▸ **Passage shown**
┌────────

Nikiski plant plugs on

“Nikiski continues to be a demonstration plant. We haven’t finished the program yet,” Robertson told Petroleum News. “We’re considering some further modifications to it.”

The GTL plant ran most of second quarter, but it’s been shut down for further modifications. Once it’s started up again, Robertson anticipates it will run for the rest of the year. About 15 people work at the facility.

The plant was originally expected to cost $86 million and turn about 3 million cubic feet of gas daily into a token 300 barrels of synthetic crude. It was sited in Alaska, instead of closer to BP’s UK research facilities, as part of the antitrust deal when ARCO was swallowed up and BP was looking to mollify state authorities.

BP has spent $120-$130 million at Nikiski, Robertson estimates, with total company spending on gas-to-products research in excess of $300 million.

“We want to be considered a serious player,” he said. “(Nikiski) is a fantastic facility.”

One of BP’s big hopes for the Nikiski test was its compact design for the reformer that produces the syngas. Unlike much of the rest of the plant, the reformer was built to commercial scale.

“We’ve had very good success with the reformer. We definitely see opportunities to improve reliability.” Still, “it’s not proven. Until we’re comfortable with something we’ve demonstrated at scale, we won’t go ahead with it. At the moment we’re not considering a commercial project using a compact reformer.”

Colombian GTL project

The company does have its eye on a field in Colombia for development using a more traditional reformer along with BP technology for turning the syngas into liquid fuels using a modern version of the Fischer-Tropsch technology developed by German scientists in the 1930s.

Colombia, with a startup date of 2011, “is going to be the first big project we’ll be developing using this technology,” Robertson said. “We’re looking at early studies for a GTL project in Colombia, to monetize the gas that’s being reinjected.”

As for Alaska’s huge North Slope gas reserves, BP remains focused on sending that gas to the Lower 48 through a dedicated pipeline.

Various studies over the years have speculated that producing GTL liquids on the North Slope and sending them down the oil pipeline could be a viable option if crude prices are high enough, and there’s likely enough gas to feed both a major gas pipeline and a giant GTL plant. But it’s an expensive gamble, with costs that run into the billions of dollars.

└────────

▸ **Study material**
┌────────

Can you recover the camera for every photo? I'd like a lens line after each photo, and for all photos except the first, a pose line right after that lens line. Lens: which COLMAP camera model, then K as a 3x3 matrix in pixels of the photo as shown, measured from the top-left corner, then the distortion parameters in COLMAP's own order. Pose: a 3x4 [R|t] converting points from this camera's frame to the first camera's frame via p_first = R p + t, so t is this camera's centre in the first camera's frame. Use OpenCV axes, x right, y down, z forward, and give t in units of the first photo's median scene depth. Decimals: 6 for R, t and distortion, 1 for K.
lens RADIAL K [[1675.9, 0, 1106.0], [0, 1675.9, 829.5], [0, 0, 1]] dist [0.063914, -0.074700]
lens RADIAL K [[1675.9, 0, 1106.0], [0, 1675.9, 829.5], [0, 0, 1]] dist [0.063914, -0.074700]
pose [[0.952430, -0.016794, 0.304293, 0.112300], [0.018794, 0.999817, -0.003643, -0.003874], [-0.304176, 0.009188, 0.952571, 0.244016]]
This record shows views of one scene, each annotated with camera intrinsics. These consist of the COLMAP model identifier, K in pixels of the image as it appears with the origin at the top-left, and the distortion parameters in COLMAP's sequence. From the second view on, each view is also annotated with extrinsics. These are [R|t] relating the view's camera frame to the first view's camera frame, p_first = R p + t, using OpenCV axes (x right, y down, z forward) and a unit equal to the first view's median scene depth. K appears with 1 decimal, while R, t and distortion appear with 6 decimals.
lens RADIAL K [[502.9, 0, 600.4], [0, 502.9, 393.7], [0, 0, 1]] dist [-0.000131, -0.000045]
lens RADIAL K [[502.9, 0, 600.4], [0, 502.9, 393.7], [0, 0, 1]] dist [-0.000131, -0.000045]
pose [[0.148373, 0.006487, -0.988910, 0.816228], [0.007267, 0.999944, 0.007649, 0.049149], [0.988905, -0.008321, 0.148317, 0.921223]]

└────────

▸ **Task to complete**
Answer these questions from the article on the Nikiski plant.
(a) How many people work at the facility?
(b) How much does Robertson estimate BP has spent at Nikiski?
(c) What startup date is given for the project in Colombia?

▸ **Expected answer**
(a) About 15 people.
(b) $120-$130 million.
(c) 2011.